=== TRECHO FORNECIDO ===
Ao analisarmos o excerto apresentado, elaboramos algumas reflexões sobre o papel do professor. Pudemos observar que os professores não têm controle total em suas condições de trabalho, seu controle é limitado; nesse caso em específico, Luciana estava sujeita a decisões e normas estabelecidas por outros indivíduos - o conselho de classe e a coordenadora pedagógica. A experiência de vulnerabilidade vivenciada naquela ocasião pode ser vista como capaz de “provocar sentimentos negativos de desamparo, impotência e insegurança nos professores, paralisando ou fragilizando-os” (Oliveira; Garcia, 2020, p. 99).

Luciana, ao narrar sua experiência, dá pistas de como aquela situação a marcou e trouxe um sentimento de impotência. Ao final da entrevista, volta a falar dessa experiência: “é isso mesmo, é a inexperiência, e a gente aprende. Porque eu prometi para mim que eu nunca mais iria passar por isso, porque não dá” (Professora Luciana, Entrevista, 15 dez. 2021).

Na perspectiva de Bolívar (2002), a Professora Luciana passou por um incidente crítico, no qual pôde refletir sobre sua ação e determinar um novo rumo - posicionar-se criticamente frente à reprovação dos alunos. Observamos essa mudança quando ela diz que nunca mais passaria por aquela situação.

Já a segunda experiência de vulnerabilidade foi o momento em que Luciana pôde colocar em xeque suas crenças e concepções pedagógicas e refletir sobre sua prática, sobre a parcialidade dos conhecimentos adquiridos, suas convicções, suas experiências profissionais e os significados atribuídos a elas (Oliveira; Garcia, 2020). Todas essas características são oportunidades que possibilitam o desenvolvimento da agência profissional do professor.

Felizmente, como Luciana disse, ela teve uma segunda chance para se “redimir” com esse aluno. Porém, a situação vivenciada pela reprovação fez com que ela mudasse a maneira como se posicionava na escola, questionasse a cultura de reprovação e se fizesse presente nas decisões em conselhos de classe. Podemos inferir que, como professora que ensina Matemática, sua percepção é de que sua disciplina não é única e não pode ser fator decisivo na reprovação de um aluno - ela enxerga esse aluno como um conjunto de saberes e não como um saber compartimentalizado.
=== DADOS FORNECIDOS ===
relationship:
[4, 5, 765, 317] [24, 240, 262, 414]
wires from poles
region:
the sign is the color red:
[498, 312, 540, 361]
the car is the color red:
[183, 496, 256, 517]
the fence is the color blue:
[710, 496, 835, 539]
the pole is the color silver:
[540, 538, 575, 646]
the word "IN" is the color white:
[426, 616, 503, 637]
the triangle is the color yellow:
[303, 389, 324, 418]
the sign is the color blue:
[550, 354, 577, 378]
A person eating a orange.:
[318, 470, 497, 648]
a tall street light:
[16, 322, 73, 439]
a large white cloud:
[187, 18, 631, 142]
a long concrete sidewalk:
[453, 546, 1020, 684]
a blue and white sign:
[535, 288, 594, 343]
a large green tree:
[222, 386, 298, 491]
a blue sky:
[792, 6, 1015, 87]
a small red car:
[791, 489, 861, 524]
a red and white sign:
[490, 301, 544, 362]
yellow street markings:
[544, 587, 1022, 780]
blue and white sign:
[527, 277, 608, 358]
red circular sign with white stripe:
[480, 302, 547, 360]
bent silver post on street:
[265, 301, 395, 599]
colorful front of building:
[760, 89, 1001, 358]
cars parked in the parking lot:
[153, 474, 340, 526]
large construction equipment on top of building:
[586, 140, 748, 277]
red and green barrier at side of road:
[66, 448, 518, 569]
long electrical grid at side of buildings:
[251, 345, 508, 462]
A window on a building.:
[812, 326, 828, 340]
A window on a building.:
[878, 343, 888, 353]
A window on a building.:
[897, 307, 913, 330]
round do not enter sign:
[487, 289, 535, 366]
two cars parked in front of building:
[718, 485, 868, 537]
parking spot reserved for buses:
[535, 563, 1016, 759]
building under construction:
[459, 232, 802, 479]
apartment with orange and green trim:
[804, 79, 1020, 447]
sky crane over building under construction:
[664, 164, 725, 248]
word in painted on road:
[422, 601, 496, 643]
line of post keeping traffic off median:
===
**SUAS TAREFAS**
**1.** Reproduza sem alterações a parte do trecho sobre a Professora Luciana que começa em "Na perspectiva de" e termina em "profissional do professor.".
**2.** De acordo com o trecho sobre a Professora Luciana, a decisões e normas de quem ela estava sujeita na situação analisada no primeiro parágrafo?
**3.** Dê continuidade ao trecho sobre a Professora Luciana, começando logo após a última frase apresentada.
A listagem provém de uma fonte diferente da do trecho.

**RESPOSTAS DAS TAREFAS**
**1.**
Na perspectiva de Bolívar (2002), a Professora Luciana passou por um incidente crítico, no qual pôde refletir sobre sua ação e determinar um novo rumo - posicionar-se criticamente frente à reprovação dos alunos. Observamos essa mudança quando ela diz que nunca mais passaria por aquela situação.

Já a segunda experiência de vulnerabilidade foi o momento em que Luciana pôde colocar em xeque suas crenças e concepções pedagógicas e refletir sobre sua prática, sobre a parcialidade dos conhecimentos adquiridos, suas convicções, suas experiências profissionais e os significados atribuídos a elas (Oliveira; Garcia, 2020). Todas essas características são oportunidades que possibilitam o desenvolvimento da agência profissional do professor.

**2.** Ela estava sujeita a decisões e normas do conselho de classe e da coordenadora pedagógica.

**3.**
Ao reencontrar o aluno, três anos depois, ela tem a oportunidade de mudar a situação vivenciada no passado. A professora escolhe preparar o aluno para uma avaliação externa, do Senai, e abre mão de ensinar os conteúdos previstos no currículo escolar.

Freire (2013, p. 43) responde à inquietação da professora e seu gesto de olhar para esse aluno de maneira singular: “Às vezes, mal se imagina o que pode passar a representar na vida de um aluno um simples gesto do professor. O que pode um gesto aparentemente insignificante valer como força formadora ou como contribuição à assunção do educando por si mesmo”.

Em vários momentos, a Professora Luciana reflete sobre o quanto, para ela, era importante “resgatar esse aluno”. Luciana não gostaria de ser a professora que marcou a vida do aluno de maneira negativa. Ela pôde, por meio do seu gesto, contribuir como “força formadora” de seu aluno: “obrigado, se não fosse você eu não teria conseguido”.

Pensando na situação vivenciada por Luciana, voltamos ao conceito de Cyrino (2016, p. 168) sobre a identidade profissional de PEM: ela é entendida como um movimento que se dá “tendo vista um conjunto de crenças e concepções interconectadas ao autoconhecimento e aos conhecimentos a respeito de sua profissão, associado à autonomia (vulnerabilidade e sentido de agência) e ao compromisso político”.

Nessa experiência relatada por Luciana, podemos observar esses movimentos descritos por Cyrino (2016). A professora revê suas crenças e concepções sobre o ensino em relação tanto à reprovação quanto à necessidade de seu aluno naquele momento. Ela coloca em segundo plano as prescrições (o currículo) e ensina ao aluno o que ele precisava para ser aprovado em uma avaliação tão importante em sua vida como estudante. Identificamos a agência profissional mediada por uma situação no contexto escolar da professora. Quando ela decide por ensinar ao aluno os conteúdos cobrados na avaliação externa em detrimento de um currículo comum, mostra-se agindo com autonomia e com compromisso ético para com seu aluno.

Essas idas e vindas em sua carreira profissional mostram o movimento da constituição identitária da PEM, que faz parte de seu desenvolvimento profissional. A professora vai adquirindo elementos que dão suporte ao desenvolvimento de agência profissional.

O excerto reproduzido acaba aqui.